For years the state’s Medicaid program was the problem child of the state budgeting process. Last-minute reports of hundreds of millions of dollars in unanticipated costs annually torpedoed the spending plans of legislative budget writers. The McCrory administration worked with legislative leaders to bring that spending under control.

The 2017-18 Medicaid spending increase over this year’s budget is $66 million, though that would be offset with $62 million in one-time receipts, Coletti said. The increase projected for fiscal 2018-19 is $174 million, with $62 million of that offset by one-time receipts.

Coletti said the smaller Medicaid increases are evidence the Department of Health and Human Services has, indeed, gotten its budget accountability and forecast mission under control.

Sen. Ralph Hise, R-Mitchell, chairman of the Joint Legislative Oversight Committee on Medicaid and NC Health Choice, said the Senate budget sets aside $75 million each of the next two years in a reserve fund for implementing Medicaid reform.

Already $225 million has been put in Medicaid reserve toward the projected $390 million needed to switch the payment system from a fee-for-service model that pays providers for every patient visit to a managed care system that pays fixed monthly amounts per enrollee. That will give providers an incentive to improve patient health.

Hise said the Medicaid reserve fund would cover payment claims that can lag for up to a year as it switches to the new payment model.

The budget probably will be altered in the House before going to a conference committee to reconcile differences.

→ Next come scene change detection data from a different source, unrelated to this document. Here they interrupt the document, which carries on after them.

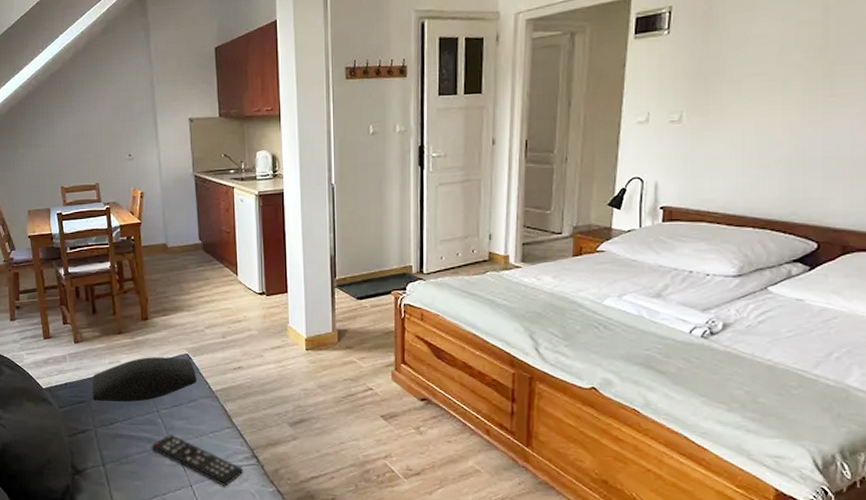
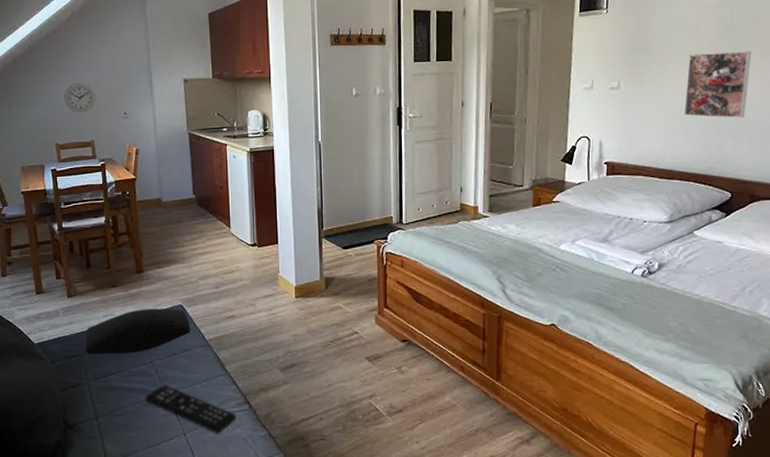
wall clock: none [69,124,100,155] -> present [64,83,96,113]
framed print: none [760,74,852,155] -> present [684,51,752,118]

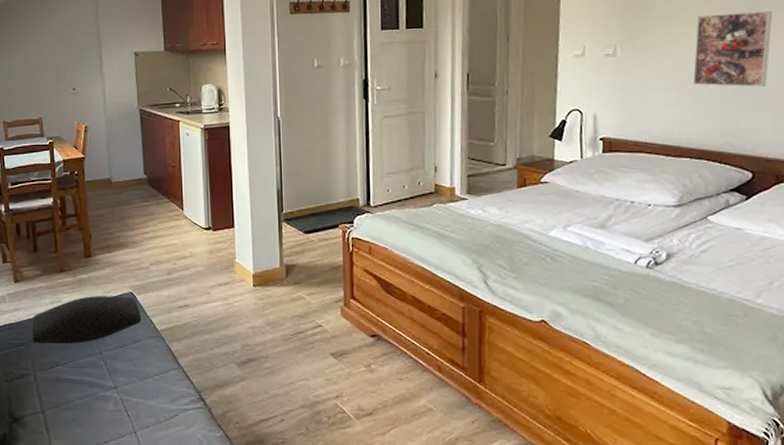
wall clock: present [64,83,96,113] -> none [12,58,44,89]
remote control: present [145,385,237,434] -> none [94,378,190,433]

Senate leader Phil Berger, R-Rockingham, said during a Tuesday press conference he thinks the budget can be wrapped up before June 15.

Stewart said he cannot imagine the governor and the legislature agreeing on the budget given their differing agendas. He predicts Cooper will veto the budget, but the General Assembly will get the 30 votes in the Senate and 72 votes in the House necessary to override the veto.